>>>>

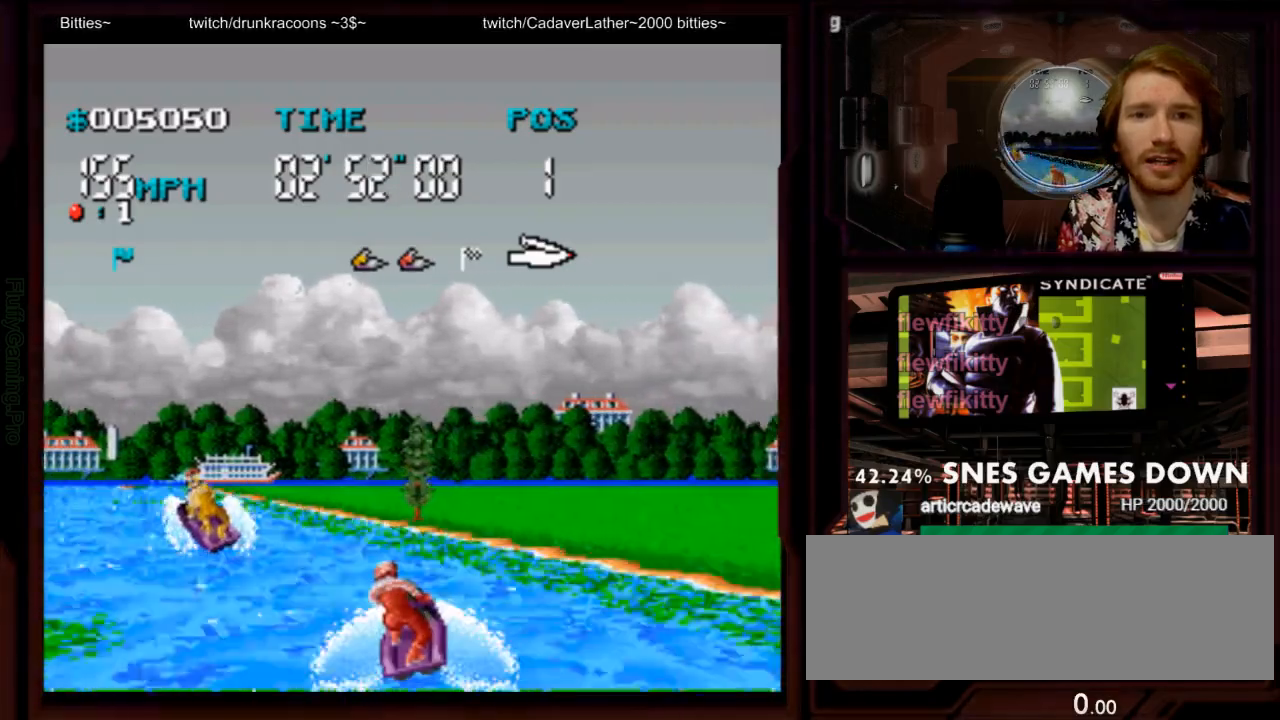
Gameplay with a controller (Nintendo layout); each line is a JSON object with the inputs held at the frame after it (dt_ms = milliseconds from this image to that frame). "events" lists button and stick changes between this image and that frame as [ms after this image, input, new state], when the widget could be followed in between. Not read: L3 R3 SELECT START.
{"dt_ms": 500, "buttons": ["A"], "events": [[500, "DPAD_LEFT", "up"]]}
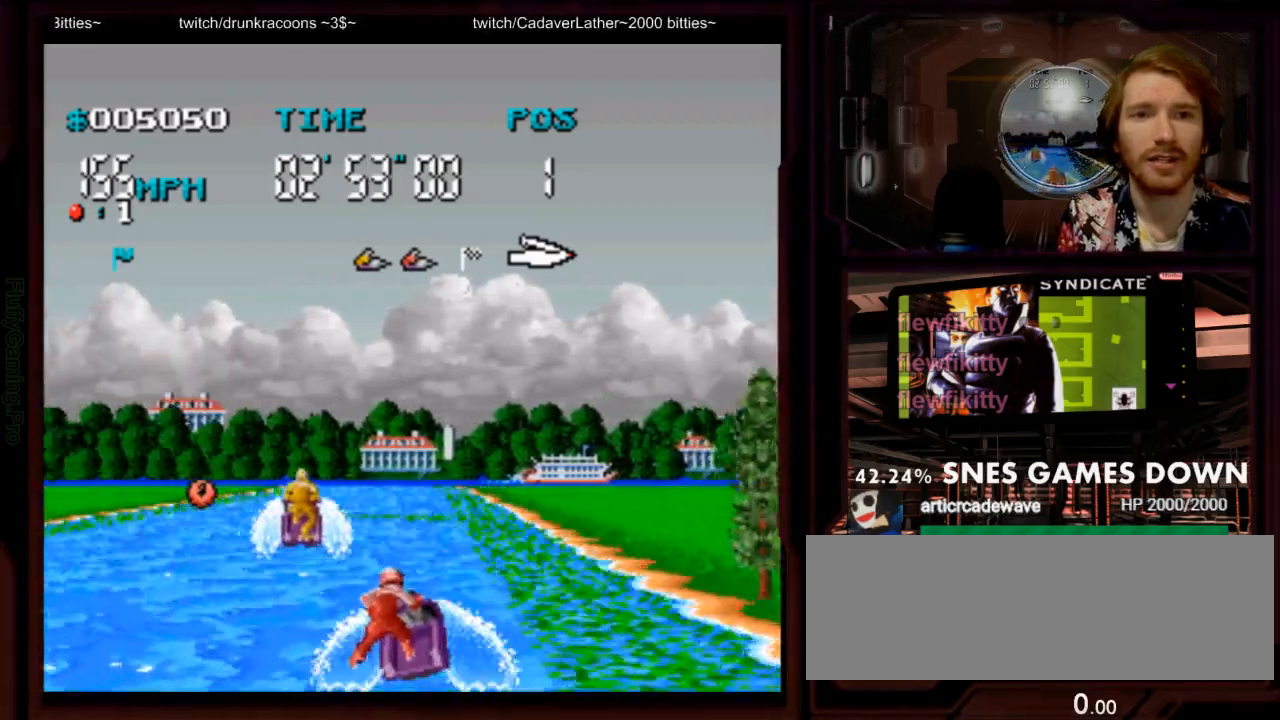
{"dt_ms": 500, "buttons": ["A"], "events": []}
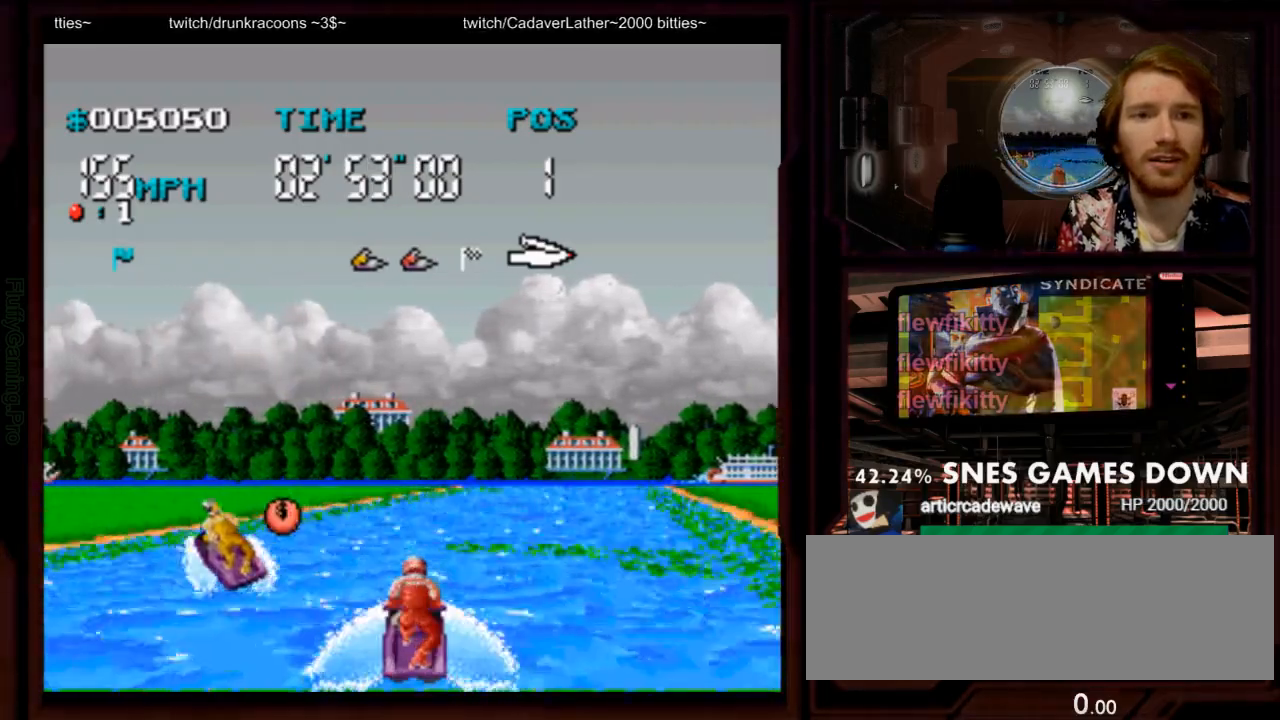
{"dt_ms": 1000, "buttons": ["A"]}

<<<<

→ ASSIGNMENT:
What the reply must contain is an exact transcription of the data above and none of its pictures.

→ RESULT OF THIS TASK:
Gameplay with a controller (Nintendo layout); each line is a JSON object with the inputs held at the frame after it (dt_ms = milliseconds from this image to that frame). "events" lists button and stick changes between this image and that frame as [ms after this image, input, new state], when the widget could be followed in between. Not read: L3 R3 SELECT START.
{"dt_ms": 500, "buttons": ["A"], "events": [[500, "DPAD_LEFT", "up"]]}
{"dt_ms": 500, "buttons": ["A"], "events": []}
{"dt_ms": 1000, "buttons": ["A"]}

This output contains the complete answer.